Version of Record online: 10 APR 2003
Acta Anaesthesiologica Scandinavica
Volume 47, Issue 4, pages 411–415, April 2003
How to Cite
Gonzalez, R., De-La-Rosa-Ramirez, I., Maldonado-Hernandez, A. and Dominguez-Cherit, G. (2003), Should patients undergoing a bronchoscopy be sedated?. Acta Anaesthesiologica Scandinavica, 47: 411–415. doi: 10.1034/j.1399-6576.2003.00061.x
- Issue online: 10 APR 2003
- Version of Record online: 10 APR 2003
- Accepted for publication 22 October 2002
Background: The techniques, drugs and depth of sedation for flexible fiberoptic bronchoscopy is controversial, and several reports consider that the routine use of sedation is not a prerequisite. We evaluate whether the addition of sedation with propofol improves patient tolerance, compared to local anesthesic of the airway only.
Methods: Eighteen patients with pneumonia undergoing flexible fiberoptic bronchoscopy were included in a randomized, single blind, prospective controlled study.

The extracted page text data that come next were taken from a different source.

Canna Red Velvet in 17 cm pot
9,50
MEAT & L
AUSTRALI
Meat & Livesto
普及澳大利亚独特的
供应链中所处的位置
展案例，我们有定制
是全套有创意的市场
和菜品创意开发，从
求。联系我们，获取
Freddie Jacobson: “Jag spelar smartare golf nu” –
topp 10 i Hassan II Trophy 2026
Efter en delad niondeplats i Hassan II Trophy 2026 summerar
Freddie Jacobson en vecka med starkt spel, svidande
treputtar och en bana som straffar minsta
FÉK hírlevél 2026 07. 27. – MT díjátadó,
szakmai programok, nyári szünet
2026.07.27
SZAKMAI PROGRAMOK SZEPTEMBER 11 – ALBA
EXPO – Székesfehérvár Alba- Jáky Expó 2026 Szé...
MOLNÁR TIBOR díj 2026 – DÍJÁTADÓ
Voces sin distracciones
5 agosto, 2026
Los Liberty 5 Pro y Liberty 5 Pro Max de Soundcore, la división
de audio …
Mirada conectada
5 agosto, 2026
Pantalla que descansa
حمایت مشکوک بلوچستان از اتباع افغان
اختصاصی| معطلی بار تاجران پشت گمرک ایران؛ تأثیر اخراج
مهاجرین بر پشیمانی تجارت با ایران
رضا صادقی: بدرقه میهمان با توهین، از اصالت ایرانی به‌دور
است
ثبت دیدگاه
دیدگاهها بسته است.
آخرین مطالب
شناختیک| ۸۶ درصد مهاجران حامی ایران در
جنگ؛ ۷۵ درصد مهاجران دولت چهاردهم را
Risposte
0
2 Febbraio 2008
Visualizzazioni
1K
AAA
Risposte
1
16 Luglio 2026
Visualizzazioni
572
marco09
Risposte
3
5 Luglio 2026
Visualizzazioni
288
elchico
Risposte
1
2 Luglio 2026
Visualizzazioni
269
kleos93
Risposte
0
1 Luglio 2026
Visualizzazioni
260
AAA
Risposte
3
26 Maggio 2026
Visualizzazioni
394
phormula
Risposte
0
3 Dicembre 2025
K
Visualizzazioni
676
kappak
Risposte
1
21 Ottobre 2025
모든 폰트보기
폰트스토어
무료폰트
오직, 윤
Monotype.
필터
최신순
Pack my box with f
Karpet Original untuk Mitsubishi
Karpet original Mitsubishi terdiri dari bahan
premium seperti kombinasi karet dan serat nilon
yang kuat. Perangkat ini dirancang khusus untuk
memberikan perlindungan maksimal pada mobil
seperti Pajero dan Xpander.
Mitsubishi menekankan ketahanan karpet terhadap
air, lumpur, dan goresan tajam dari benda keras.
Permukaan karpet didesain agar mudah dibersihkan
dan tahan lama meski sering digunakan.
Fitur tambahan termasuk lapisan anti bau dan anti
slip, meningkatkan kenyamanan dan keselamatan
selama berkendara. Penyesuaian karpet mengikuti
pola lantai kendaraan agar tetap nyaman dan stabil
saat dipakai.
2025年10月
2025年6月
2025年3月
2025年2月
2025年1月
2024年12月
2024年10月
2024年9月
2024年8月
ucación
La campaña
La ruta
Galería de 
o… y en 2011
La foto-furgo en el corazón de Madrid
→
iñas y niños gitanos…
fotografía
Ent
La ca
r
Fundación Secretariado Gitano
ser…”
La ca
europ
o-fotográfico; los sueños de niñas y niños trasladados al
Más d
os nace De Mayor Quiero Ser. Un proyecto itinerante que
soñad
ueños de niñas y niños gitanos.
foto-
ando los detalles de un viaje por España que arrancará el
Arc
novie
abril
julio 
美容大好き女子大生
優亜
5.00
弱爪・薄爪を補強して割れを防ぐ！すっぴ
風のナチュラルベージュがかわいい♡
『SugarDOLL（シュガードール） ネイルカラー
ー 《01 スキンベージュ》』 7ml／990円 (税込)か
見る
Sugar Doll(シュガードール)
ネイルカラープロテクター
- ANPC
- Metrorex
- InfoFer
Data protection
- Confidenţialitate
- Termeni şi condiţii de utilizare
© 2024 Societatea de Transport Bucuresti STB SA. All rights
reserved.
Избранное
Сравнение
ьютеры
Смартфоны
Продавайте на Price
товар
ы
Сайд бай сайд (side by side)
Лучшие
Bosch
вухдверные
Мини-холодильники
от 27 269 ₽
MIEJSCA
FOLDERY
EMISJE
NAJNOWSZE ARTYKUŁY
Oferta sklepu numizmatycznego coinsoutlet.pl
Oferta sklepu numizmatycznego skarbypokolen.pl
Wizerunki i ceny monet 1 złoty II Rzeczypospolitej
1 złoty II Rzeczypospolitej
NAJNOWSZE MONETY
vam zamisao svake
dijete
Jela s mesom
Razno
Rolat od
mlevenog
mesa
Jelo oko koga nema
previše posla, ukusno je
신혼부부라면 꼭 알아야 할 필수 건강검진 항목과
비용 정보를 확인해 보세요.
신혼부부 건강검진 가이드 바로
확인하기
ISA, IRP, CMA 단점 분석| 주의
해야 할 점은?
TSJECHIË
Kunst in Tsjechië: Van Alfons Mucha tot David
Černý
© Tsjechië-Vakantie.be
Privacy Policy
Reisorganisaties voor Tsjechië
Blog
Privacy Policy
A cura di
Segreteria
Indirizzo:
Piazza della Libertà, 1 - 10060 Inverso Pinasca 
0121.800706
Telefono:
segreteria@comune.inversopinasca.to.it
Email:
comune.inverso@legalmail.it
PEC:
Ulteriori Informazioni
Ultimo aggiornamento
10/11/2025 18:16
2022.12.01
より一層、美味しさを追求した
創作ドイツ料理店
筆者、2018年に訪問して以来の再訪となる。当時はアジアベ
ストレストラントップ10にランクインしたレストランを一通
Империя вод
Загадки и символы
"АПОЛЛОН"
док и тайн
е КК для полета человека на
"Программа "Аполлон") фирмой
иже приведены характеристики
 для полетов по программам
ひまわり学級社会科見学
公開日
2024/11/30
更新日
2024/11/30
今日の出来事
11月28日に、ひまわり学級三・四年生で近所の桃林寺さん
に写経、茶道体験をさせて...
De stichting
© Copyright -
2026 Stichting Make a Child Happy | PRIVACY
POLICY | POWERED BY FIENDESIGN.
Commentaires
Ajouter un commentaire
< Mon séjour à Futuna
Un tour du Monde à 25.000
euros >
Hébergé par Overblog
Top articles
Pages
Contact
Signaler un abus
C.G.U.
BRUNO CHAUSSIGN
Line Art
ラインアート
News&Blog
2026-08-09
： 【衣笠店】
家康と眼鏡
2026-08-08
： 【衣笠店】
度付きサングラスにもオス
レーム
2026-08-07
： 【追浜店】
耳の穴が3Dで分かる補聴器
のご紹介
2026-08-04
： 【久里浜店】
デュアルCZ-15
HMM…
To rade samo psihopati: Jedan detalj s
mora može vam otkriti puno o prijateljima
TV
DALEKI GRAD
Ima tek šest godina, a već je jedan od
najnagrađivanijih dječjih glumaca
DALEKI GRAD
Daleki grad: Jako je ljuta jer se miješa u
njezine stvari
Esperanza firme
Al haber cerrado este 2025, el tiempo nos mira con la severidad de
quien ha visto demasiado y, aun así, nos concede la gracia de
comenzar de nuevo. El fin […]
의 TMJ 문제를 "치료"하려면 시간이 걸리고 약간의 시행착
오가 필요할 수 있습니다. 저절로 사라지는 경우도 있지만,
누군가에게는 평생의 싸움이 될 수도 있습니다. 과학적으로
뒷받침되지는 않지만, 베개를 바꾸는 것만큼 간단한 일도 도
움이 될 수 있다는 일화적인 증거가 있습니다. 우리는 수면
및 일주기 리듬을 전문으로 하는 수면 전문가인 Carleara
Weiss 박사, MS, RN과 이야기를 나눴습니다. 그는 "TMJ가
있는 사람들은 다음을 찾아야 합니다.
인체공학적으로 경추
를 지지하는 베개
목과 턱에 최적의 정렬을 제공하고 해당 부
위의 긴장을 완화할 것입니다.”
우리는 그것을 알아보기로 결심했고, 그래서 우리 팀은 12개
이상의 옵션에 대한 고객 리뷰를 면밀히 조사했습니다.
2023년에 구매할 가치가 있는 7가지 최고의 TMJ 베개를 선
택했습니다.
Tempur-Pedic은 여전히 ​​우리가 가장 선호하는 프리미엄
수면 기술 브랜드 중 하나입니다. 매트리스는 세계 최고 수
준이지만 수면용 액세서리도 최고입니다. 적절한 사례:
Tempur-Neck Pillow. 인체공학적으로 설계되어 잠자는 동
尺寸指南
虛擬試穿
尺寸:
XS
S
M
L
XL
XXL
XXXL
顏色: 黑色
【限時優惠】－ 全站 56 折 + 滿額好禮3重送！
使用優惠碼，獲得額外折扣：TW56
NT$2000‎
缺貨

The non-sedation group received airway topical anesthesia, whereas the sedation group received topical anesthesia and intravenous sedation with propofol. The degree of pain, cough, sensation of asphyxiation, degree of amnesia, global tolerance and acceptance of another bronchoscopy in the future were noted. Changes in blood pressure, heart rate and saturation of oxygen by pulse oximetry were also evaluated.
Results: The patients in sedation group had less cough (P < 0.05), pain (P < 0.01) and sensation of asphyxiation (P < 0.001). Global tolerance to the procedure was significantly better in the group under sedation (P < 0.01). These patients had total amnesia to the procedure (P < 0.0001), thus is more probable that will accept another bronchoscopy in the future (P < 0.01). There was a significant rise in heart rate and blood pressure in the patients without sedation. There were no differences in oxygen saturation (P = 0.75).
Conclusions: Our results show that if we administer propofol for sedation, in addition to local anesthesia of the airway, the tolerance to the procedure is much better. Also it appears that sedation with propofol is safe if we carefully select and monitor the patient.